Abandon d'enfants : Environ 7 nourrissons délaissés chaque année à Ngaoundéré
Il s'agit des cas généralement recensés par la délégation provinciale du Minsitère des Affaires Sociales pour l'Adamoua
09.10.08 Par Mathurin PETSOKO à Ngaoundéré
Le phénomène d'abandon d'enfants prend des proportions inquiétantes dans la ville de Ngaoundéré. Selon des sources proches de la délégation provinciale du ministère des affaires sociales pour l'Adamaoua, on dénombre entre Janvier et Décembre de chaque année plusieurs cas d'enfants retrouvés et conduits dans ce service. Et Dieu seul sait combien de cas passent inaperçus. Au courant de l'année 2006 par exemple, 7 enfants ont été retrouvés et remis au foyer de la charité tenu par les sœurs de la mission catholique. Sur les 7 enfants en question, 5 ont à ce jour été placés dans des familles d'accueil, un autre remis à ses géniteurs découverts après des enquêtes et le dernier est en attente de restitution à sa famille. Selon les déclarations de sa génitrice qui résiderait à Garoua, son enfant lui aurait été enlevé par des inconnus. En toute vraisemblance donc, son enfant lui aurait donc été volé mais en attendant que la justice se prononce pour ou contre cette restitution, les enquêtes se poursuivent.
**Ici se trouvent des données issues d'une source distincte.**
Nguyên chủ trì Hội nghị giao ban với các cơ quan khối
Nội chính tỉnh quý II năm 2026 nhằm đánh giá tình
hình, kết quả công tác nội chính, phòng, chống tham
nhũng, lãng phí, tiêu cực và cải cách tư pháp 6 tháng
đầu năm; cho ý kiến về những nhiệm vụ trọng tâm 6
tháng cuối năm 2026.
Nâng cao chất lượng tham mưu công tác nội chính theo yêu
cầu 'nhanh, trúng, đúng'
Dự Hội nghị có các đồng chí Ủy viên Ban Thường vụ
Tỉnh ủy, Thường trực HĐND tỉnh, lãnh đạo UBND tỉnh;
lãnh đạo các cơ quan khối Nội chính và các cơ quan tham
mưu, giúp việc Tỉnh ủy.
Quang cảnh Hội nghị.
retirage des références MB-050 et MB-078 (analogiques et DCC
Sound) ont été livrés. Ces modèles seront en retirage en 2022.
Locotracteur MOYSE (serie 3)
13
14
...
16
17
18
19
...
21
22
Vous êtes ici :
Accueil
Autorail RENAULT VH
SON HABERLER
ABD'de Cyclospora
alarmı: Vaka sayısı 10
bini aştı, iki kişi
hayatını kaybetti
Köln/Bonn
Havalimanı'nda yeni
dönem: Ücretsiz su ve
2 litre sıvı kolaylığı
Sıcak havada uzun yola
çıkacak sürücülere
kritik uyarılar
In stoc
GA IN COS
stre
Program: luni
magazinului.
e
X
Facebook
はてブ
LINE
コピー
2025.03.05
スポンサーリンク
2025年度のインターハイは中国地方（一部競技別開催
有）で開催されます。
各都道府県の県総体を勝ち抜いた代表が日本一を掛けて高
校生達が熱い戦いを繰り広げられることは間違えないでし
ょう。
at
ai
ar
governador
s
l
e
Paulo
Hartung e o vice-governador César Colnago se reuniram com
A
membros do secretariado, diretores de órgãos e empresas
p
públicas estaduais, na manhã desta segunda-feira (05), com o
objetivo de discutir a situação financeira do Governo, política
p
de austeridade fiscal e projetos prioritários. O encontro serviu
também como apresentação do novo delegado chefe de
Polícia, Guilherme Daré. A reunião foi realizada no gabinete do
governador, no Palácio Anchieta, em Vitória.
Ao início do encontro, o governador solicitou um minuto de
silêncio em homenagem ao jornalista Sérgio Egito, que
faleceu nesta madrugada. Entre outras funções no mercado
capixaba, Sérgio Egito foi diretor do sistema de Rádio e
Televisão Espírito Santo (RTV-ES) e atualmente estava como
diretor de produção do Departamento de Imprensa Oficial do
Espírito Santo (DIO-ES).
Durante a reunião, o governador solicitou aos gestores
Ce phénomène connaît une certaine recrudescence en période de rentrée scolaire car les auteurs de ces actes criminels sont en majorité des jeunes filles qui, par crainte de railleries et des frustrations attachées à la condition de filles mères, préfèrent se débarrasser du fruit de leurs entrailles lorsqu'elles parviennent à dissimuler la grossesse tout au long de l'année scolaire précédente. Cette année encore comme par le passé, la tradition a une fois de plus été respectée. Une jeune fille après avoir accouché dans des conditions normales s'est rendu au petit marché de Ngaoundéré où elle a confié son ''fardeau'' à une femme ''bayam sellam'', juste le temps de faire quelques achats. La raison était ainsi toute trouvée pour qu'elle prenne la poudre d'escampette.
Les raisons de ces actes ignobles sont à rechercher dans l'analphabétisme et les us et coutumes de la région où avoir un enfant avant le mariage apparaît comme un sacrilège, et un déshonneur pour la famille toute entière. D'autres le font tout simplement à cause de la précarité des conditions de vie. Etant dans l'impossibilité de subvenir à ses besoins et à ceux du nouveau-né, elle préfère l'abandonner entre les mains d'un inconnu. Il est plus que temps de conscientiser ces jeunes filles qui doivent comprendre que l'enfant est un don de Dieu, un innocent qui n'a pas demandé à naître. Pourquoi ne pas utiliser l'une des multiples mesures de contraception qui existent ? À défaut, elles doivent être plus responsables et accepter les conséquences de leurs aventures amoureuses.